_Extrait du document:_
Le géant pétrolier britannique a gagné 27,7 milliards et versé de
généreux dividendes à ses actionnaires. Du coup, il n’est pas prêt à
renoncer aux hydrocarbures.
Le géant des hydrocarbures britannique BP a annoncé mardi un résultat
annuel dopé par les cours des hydrocarbures, accompagné d’importantes
distributions à ses actionnaires. Il a également déclaré ralentir le
rythme de sa transition énergétique, au grand dam des écologistes.
BP voit son bénéfice hors éléments exceptionnels, indicateur le plus
suivi par les marchés, plus que doubler sur un an à 27,7 milliards de
dollars, un record absolu, dans la foulée de prix du pétrole et du gaz
tirés vers le haut, notamment par la guerre en Ukraine. Les
investisseurs applaudissaient: l’action BP grimpait de 4,15% à 498,20
pence à la Bourse de Londres mardi matin.
42,3 milliards pour Shell
Ce résultat est publié dans la foulée de son compatriote Shell, qui
avait annoncé la semaine dernière le bénéfice le plus élevé de son
histoire en 2022, à 42,3 milliards de dollars. Il suit aussi des
résultats spectaculaires de ses rivaux américains ExxonMobil et
Chevron et attise les appels à une taxation plus importante en pleine
crise du coût de la vie.
Mais le conflit en Ukraine a aussi pesé lourdement sur le groupe, qui
voit son résultat net tomber dans le rouge: la perte nette part du
groupe atteint 2,5 milliards de dollars, à cause d’une charge de plus
de 24 milliards de dollars reflétant la sortie du russe Rosneft, dont
il détenait 19,75%.

_Travail à faire:_
1. Indiquez si chacune des affirmations suivantes est conforme à l'article sur les résultats de BP, en répondant par oui ou par non et en citant les mots exacts qui tranchent : (a) le bénéfice hors éléments exceptionnels de BP a plus que doublé sur un an ; (b) Shell a annoncé un bénéfice de 27,7 milliards de dollars pour 2022 ; (c) BP détenait la totalité du capital de Rosneft.
2. Prolongez l'article sur les résultats de BP en reprenant juste après sa dernière phrase.
Les entrées qui viennent ensuite forment un matériau indépendant de l'article sur les résultats de BP.

Extractions de texte par page:
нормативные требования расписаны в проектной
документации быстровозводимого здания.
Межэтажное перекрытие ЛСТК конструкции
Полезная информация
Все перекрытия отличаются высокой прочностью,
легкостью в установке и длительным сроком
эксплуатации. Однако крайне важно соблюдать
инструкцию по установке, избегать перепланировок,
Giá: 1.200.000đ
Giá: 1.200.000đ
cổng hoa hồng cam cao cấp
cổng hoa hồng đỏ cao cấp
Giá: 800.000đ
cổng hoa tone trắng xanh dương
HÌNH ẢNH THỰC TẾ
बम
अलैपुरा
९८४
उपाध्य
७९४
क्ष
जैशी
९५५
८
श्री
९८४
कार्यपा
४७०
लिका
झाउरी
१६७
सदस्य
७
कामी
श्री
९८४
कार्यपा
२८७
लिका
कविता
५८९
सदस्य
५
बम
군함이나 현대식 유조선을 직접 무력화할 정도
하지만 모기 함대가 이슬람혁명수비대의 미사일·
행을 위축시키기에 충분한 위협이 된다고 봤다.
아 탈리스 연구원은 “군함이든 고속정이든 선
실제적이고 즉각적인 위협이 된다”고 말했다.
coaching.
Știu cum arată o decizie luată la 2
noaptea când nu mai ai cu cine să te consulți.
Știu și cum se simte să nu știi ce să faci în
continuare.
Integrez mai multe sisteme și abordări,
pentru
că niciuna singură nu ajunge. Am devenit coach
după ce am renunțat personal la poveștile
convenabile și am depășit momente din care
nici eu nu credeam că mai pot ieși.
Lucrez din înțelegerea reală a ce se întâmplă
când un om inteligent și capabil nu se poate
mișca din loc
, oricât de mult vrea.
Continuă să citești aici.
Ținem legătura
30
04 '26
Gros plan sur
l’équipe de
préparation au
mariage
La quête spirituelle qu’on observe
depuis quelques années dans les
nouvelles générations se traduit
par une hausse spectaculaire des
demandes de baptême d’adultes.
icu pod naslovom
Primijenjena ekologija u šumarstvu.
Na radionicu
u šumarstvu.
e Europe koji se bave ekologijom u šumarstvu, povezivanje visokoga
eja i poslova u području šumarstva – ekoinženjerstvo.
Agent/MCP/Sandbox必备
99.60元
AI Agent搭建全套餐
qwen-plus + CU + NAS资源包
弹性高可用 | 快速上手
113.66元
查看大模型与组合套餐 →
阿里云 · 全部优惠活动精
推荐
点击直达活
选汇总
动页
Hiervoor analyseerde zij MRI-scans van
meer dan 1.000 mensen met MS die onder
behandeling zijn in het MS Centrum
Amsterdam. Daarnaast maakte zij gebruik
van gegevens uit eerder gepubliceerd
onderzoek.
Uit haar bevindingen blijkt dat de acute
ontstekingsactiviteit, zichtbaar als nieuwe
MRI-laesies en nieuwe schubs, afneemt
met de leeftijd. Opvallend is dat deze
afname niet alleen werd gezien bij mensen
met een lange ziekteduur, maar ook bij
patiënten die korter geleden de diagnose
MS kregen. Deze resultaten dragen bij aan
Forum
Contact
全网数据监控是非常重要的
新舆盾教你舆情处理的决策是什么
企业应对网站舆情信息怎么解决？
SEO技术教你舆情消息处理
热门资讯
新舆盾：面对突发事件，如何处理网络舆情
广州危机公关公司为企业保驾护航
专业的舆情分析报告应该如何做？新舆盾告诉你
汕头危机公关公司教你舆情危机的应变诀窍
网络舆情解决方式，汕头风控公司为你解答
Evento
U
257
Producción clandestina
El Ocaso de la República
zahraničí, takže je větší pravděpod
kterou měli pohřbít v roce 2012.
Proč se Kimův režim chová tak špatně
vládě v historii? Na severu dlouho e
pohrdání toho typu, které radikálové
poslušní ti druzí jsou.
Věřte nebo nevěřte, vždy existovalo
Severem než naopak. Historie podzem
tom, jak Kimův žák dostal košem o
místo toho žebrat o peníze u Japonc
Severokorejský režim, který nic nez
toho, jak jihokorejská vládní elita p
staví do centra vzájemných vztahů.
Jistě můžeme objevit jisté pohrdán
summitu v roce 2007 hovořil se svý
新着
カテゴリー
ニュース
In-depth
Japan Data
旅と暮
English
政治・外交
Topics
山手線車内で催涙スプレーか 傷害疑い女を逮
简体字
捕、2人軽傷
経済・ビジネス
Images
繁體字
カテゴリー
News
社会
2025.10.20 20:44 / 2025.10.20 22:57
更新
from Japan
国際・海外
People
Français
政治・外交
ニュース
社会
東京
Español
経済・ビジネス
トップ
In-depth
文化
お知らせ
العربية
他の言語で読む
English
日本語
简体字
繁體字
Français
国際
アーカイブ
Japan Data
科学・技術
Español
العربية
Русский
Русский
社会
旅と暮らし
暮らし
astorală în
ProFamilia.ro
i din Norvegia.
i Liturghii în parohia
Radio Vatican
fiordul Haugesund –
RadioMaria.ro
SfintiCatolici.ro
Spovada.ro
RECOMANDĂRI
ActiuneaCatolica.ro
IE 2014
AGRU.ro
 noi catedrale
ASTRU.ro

_Corrigé de l'exercice:_
1.
(a) Oui : « plus que doubler sur un an à 27,7 milliards de dollars ».
(b) Non : « le bénéfice le plus élevé de son histoire en 2022, à 42,3 milliards de dollars ».
(c) Non : « dont il détenait 19,75% ».

2.
BP a par ailleurs annoncé mardi qu’il comptait renforcer ses bénéfices
d’ici 2030 en investissant davantage à la fois dans les renouvelables
mais aussi les hydrocarbures, ce qui va ralentir le rythme de sa
transition énergétique.
Deux tiers des résultats venant des hydrocarbures
Le groupe prévoit ainsi une augmentation des investissements jusqu’en
2030 qui pourra atteindre 8 milliards de dollars dans les énergies à
bas carbone et autant dans le pétrole et gaz, portant le total de ses
investissements annuels à une fourchette comprise entre 14 et 18
milliards de dollars jusqu’en 2030. BP estime que cela devrait
augmenter le résultat d’exploitation de 3 milliards de dollars en 2025
et de 5 à 6 milliards de dollars en 2030, dont les deux tiers
proviendraient des hydrocarbures.
En conséquence de ces investissements supplémentaires, et en
conservant certains actifs plus longtemps, BP s’attend à ce que sa
production de pétrole et gaz en 2030 atteigne environ 2 millions de
barils par jour, soit 25% de moins qu’en 2019, contre une diminution
de 40% attendue précédemment.
«De l’argent sale avec le pétrole et le gaz»
Malgré des résultats records, BP «revient en arrière sur ses récentes
promesses climatiques. Il est clair que le chauffage de nos maisons
continuera de coûter cher à la Terre», a réagi Friends of the Earth
dans un communiqué.
Greenpeace, qui reconnaissait un an plus tôt que BP était doté du plan
«le plus ambitieux des géants pétroliers» pour sa transition, déplore
mardi que ces engagements «semblent avoir été fortement sapés par la
pression des investisseurs et des gouvernements pour faire encore plus
d’argent sale avec le pétrole et le gaz».
De fait, BP a annoncé mardi une hausse de 10% de son dividende pour le
quatrième trimestre, ainsi qu’un nouveau programme de rachat d’actions
de 2,75 milliards de dollars. Les redistributions aux actionnaires ont
dépassé 14 milliards de dollars pour 2022. «En termes de perspectives,
le groupe s’attend à ce que le prix des hydrocarbures reste
relativement robuste grâce à la reprise de la demande chinoise, tandis
que les marges de raffinage devraient également rester élevées compte
tenu des sanctions russes», relève Richard Hunter, analyste chez
Interactive investor.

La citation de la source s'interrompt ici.